I don't understand how queue handling works currently (0.9, comparing to 0.7). The Scheduler class takes two mutually exclusive args: queue_name and queue. The latter takes higher precedence. Next thing is that Scheduler._create_job() takes a queue_name arg, but it is now silently replaced by self._queue.name if _queue is set.

Another thing is that enqueue_job takes a queue name from job.origin, so no Scheduler.queue_name nor Scheduler._queue is used.

And the last thing - Scheduler.get_jobs() returns jobs registered for Scheduler.scheduled_jobs_key, which is same for all instances regardless queue_name / _queue instance.

It looks somehow inconsistent for me.

My use case was to schedule tasks for run in multiple queues, not only for default. I thought that creating multiple schedulers with different queue names passed as arg is the solution. But it isn't.
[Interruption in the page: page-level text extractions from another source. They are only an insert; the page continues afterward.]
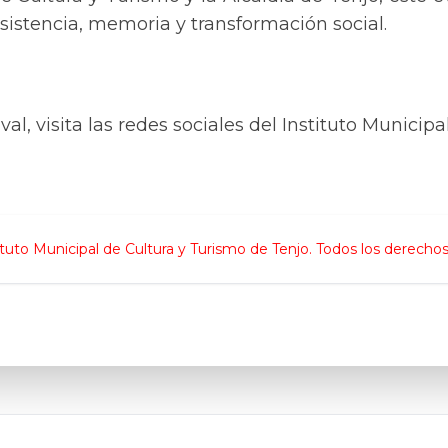
esistencia, memoria y transformación social.
val, visita las redes sociales del Instituto Municip
tuto Municipal de Cultura y Turismo de Tenjo. Todos los derechos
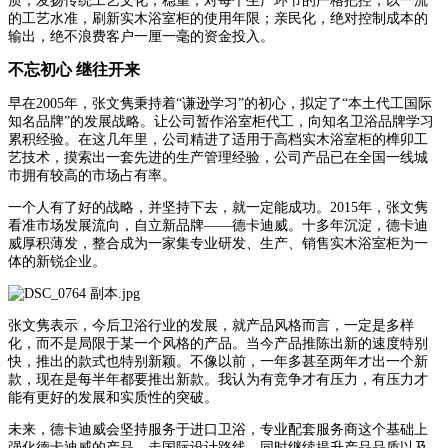
质，发扬传统工艺文化；稳重，对每个生产环节的严格把控，以一流
的工艺水准，刷新实木浴室柜的使用年限；亲民化，绝对控制成本的
输出，绝不浪费客户一厘一毫的资金投入。
不忘初心 继往开来
早在2005年，张文隽秉持着“谦逊学习”的初心，拟定了“本土代工国际
知名品牌”的发展战略。让公司暂作浴室柜代工，向知名卫浴品牌学习
累积经验。在这几年里，公司精进了适用于高档实木浴室柜的榫卯工
艺技术，摸索出一套先进的生产管理经验，公司产品已在全国一线城
市拥有较高的市场占有率。
一个人有了好的战略，并坚持下去，就一定能成功。2015年，张文隽
看准市场发展流向，自立新品牌——德卡迪威。十多年沉淀，德卡迪
威厚积薄发，整合成为一家集专业研发、生产、销售实木浴室柜为一
体的新锐企业。
张文隽表示，今后卫浴行业的发展，就产品风格而言，一定是多样
化，而不是局限于某一个风格的产品。当今产品推陈出新的速度特别
快，推出的款式也特别新颖。不像以前，一年多甚至两年才出一个新
款，现在是每半年都要推出新款。我认为有竞争才有压力，有压力才
能有更好的发展和实质性的突破。
未来，德卡迪威会坚持服务于进口卫浴，专业配套服务商这个基础上
强化德卡迪威的产品，走国际设计路线。同时继续提升产品品质以及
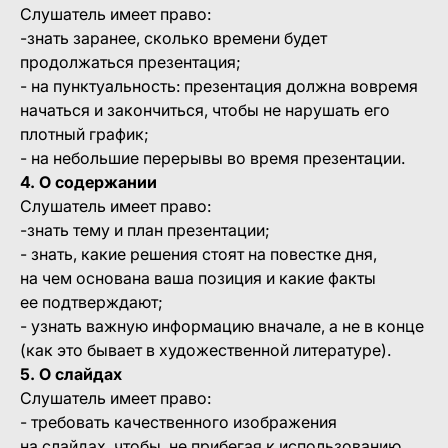
Слушатель имеет право:
-знать заранее, сколько времени будет
продолжаться презентация;
- на пунктуальность: презентация должна вовремя
начаться и закончиться, чтобы не нарушать его
плотный график;
- на небольшие перерывы во время презентации.
4. О содержании
Слушатель имеет право:
-знать тему и план презентации;
- знать, какие решения стоят на повестке дня,
на чем основана ваша позиция и какие факты
ее подтверждают;
- узнать важную информацию вначале, а не в конце
(как это бывает в художественной литературе).
5. О слайдах
Слушатель имеет право:
- требовать качественного изображения
на слайдах, чтобы, не прибегая к использованию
I've finnally solved this by rolling back all changes (leaving just one Scheduler) and passed queue_name to cron and interval methods explicitely.

As far I understand the code, the self.queue_name is used only as a name of default queue inside _create_job(). I think this can be set as default argument value, not scheduler's property, because:

  • there is no necessity to instantiate multiple Scheduler instances
  • Scheduler.queue_name and Scheduler._queue are introducing inconsistency.

I think that removing queue_name and queue args from Scheduler.__init__ is a way to go. I understand that it would break compatibility.

Just was my 5 cents. Thanks for the great library, anyway!